Although the synchrotron, or electron accelerator, has been in operation since September, several secondary projects remain to be finished.
At present the group is expanding the length, or "arc" of the building which houses the apparatus. The increased dimensions will better accomodate the study of beams of particles coming from the atom smasher, commented Livingston.
Another new part of the center will contain a division for the study of cyrogenics, or low temperature physics. Here the CEA plans to build equipment for manfacturing liquid hydrogen, required for the synchrotron's operation.
Near the present accelerator will be a "cooling tower" for lowering the temperature of water circulated through the magnets of the synchrotron to dissipate its power. This process will require 8,000 kilowatts of electricity.
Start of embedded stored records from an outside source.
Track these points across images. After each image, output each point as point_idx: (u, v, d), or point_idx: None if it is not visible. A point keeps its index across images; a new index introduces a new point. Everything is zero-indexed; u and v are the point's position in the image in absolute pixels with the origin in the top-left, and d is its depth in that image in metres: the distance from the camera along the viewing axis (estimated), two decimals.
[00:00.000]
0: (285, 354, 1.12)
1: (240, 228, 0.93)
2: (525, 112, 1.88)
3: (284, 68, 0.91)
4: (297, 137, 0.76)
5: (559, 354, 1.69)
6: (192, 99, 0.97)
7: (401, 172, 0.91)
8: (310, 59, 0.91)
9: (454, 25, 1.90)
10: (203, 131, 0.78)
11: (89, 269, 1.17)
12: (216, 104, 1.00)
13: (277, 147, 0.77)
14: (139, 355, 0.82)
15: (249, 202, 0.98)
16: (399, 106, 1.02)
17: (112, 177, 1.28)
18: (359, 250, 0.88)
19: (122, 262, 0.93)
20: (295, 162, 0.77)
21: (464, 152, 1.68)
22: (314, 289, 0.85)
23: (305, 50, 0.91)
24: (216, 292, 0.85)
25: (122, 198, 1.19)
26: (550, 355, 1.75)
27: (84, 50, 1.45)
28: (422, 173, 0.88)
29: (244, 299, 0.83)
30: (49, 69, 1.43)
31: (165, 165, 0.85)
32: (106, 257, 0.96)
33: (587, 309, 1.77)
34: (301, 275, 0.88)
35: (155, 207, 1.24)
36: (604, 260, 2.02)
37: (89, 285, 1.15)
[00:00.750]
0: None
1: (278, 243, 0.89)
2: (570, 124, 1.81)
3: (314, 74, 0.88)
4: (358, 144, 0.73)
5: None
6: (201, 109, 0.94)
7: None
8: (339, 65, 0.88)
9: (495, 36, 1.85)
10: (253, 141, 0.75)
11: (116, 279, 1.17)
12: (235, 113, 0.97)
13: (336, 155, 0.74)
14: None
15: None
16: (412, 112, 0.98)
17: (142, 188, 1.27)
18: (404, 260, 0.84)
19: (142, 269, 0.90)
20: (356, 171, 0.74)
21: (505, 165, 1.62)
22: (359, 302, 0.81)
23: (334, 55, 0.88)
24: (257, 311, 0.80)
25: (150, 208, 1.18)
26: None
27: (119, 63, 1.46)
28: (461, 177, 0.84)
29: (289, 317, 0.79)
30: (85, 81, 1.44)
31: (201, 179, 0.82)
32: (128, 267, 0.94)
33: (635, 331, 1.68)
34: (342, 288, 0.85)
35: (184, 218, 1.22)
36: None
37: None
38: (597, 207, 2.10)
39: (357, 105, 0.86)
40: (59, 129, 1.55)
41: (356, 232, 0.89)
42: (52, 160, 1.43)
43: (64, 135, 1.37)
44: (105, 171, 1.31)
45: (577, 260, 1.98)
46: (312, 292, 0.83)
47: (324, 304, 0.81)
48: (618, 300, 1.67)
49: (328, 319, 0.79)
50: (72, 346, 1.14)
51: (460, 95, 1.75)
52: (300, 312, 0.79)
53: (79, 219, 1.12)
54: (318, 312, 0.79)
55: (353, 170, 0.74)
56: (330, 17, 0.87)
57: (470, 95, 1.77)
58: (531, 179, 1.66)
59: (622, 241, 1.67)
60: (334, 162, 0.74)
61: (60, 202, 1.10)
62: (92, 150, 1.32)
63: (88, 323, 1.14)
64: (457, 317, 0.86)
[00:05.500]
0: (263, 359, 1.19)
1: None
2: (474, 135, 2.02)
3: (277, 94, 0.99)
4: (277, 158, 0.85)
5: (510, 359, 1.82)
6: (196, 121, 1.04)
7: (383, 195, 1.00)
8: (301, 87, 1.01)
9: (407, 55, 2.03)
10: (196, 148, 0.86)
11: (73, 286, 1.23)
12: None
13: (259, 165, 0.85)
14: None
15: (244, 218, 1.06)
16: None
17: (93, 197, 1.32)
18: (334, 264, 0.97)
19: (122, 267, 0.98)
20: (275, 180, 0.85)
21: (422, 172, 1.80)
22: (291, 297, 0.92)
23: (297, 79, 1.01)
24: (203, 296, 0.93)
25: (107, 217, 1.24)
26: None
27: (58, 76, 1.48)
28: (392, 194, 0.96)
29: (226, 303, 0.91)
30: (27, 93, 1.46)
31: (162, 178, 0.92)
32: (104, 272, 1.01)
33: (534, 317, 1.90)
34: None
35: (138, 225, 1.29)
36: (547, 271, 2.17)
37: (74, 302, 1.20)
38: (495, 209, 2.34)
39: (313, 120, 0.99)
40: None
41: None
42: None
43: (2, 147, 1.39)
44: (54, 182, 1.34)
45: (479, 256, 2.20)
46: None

The project's initial construction began in April, 1958, with work on the machine itself and the superstructure of the office building. Since then, more laboratory facilities and offices for scientists and technical workers have been added.
Harvard, MIT, and the Atomic Energy Commission planned the research center for a twofold purpose. First, they will use the apparatus to produce strange particles--short-lived and unstable packets of energy such as hyperons, anti-protons, and anti-neutrons.
The travelling particle receives its energy in a series of electrical "kicks," which increase its speed until it accumulates a total of six billion electron volts.
Secondly, the device will impart high energy to electrons so their scattering may be observed. When completed, it will be the only machine of its kind enabling study of the laws of nuclear forces through the scattering of such high energy electrons.